[PAGE EXTRACT]
= CM chondrite =

Group of meteorites

CM chondrites are a group of chondritic meteorites which resemble their type specimen, the Mighei meteorite. The CM is the most commonly recovered group of the 'carbonaceous chondrite' class of meteorites, though all are rarer in collections than ordinary chondrites.

==Overview and Taxonomy==

Meteorites mostly divide into Ordinary and 'Carbonaceous' chondrite classes; far fewer belong to lesser classes like Enstatites and Ureilites. The term 'chondrite' indicates that these contain (or may have contained) chondrules in a matrix. Chondrules are cooled droplets of minerals, predating the meteorites themselves. The term 'carbonaceous' was assigned relative to the ordinary chondrites; some Enstatite and Ureilite meteorites may have more carbon than C-chondrites. Still, all C-chondrites are distinguished from ordinary chondrites by a non-trace carbon content (resulting in a dark color), plus other volatiles, giving a lower density. After the classes were devised, a more rigorous definition was found: C-chondrites contain proportionally higher magnesium than ordinary chondrites.

The C-chondrites subdivide into CI, CM, CO, CV, CK, CR, and lesser groups (CH, CB, and ungrouped C-meteorites). Specimens are formed into groups by their petrological and chemical qualities, and the group named for a salient example. These include the CI (Ivuna-like), CM (Mighei-like), CO (Ornans-like), etc. The CM group most resembles the CI and CO chondrites; a CM–CO is sometimes described. All three groups contain clearly anomalous ^{50}Ti and ^{54}Cr isotopes.
[/PAGE EXTRACT]
[MATERIAL PROVIDED]
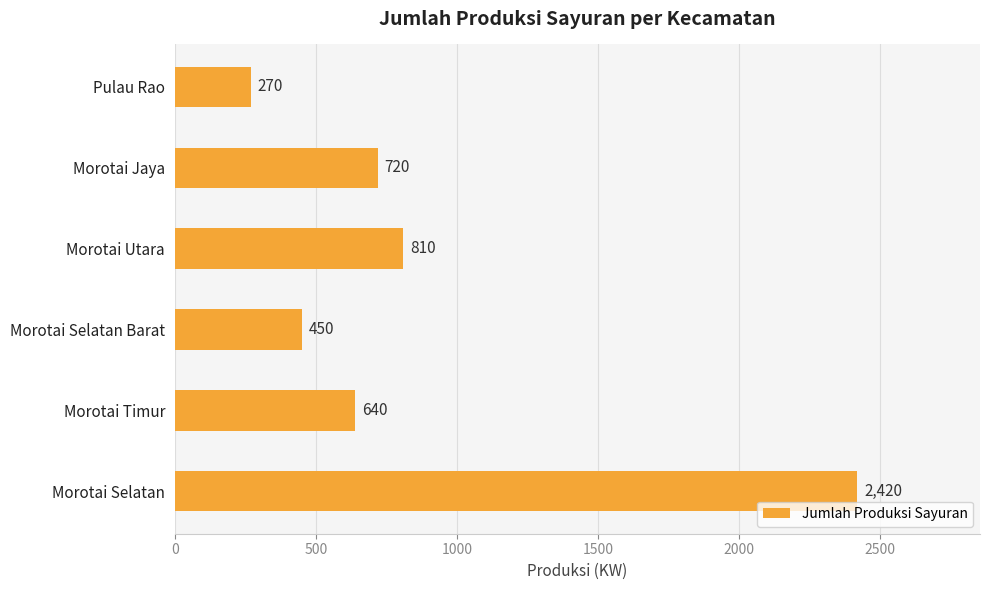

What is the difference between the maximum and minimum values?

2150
[/MATERIAL PROVIDED]
_REQUIREMENT 1_
Using the CM chondrite text, answer these:
(a) Which meteorite is the type specimen for CM chondrites?
(b) What are chondrules?
(c) Which element do C-chondrites contain in proportionally higher amounts than ordinary chondrites?
_REQUIREMENT 2_
In the CM chondrite text, write out everything from "Group of meteorites" down to "collections than ordinary chondrites.", changing "type specimen" to "reference specimen".

_REPLY 1_
(a) The Mighei meteorite.
(b) Cooled droplets of minerals that predate the meteorites themselves.
(c) Magnesium.

_REPLY 2_
Group of meteorites

CM chondrites are a group of chondritic meteorites which resemble their reference specimen, the Mighei meteorite. The CM is the most commonly recovered group of the 'carbonaceous chondrite' class of meteorites, though all are rarer in collections than ordinary chondrites.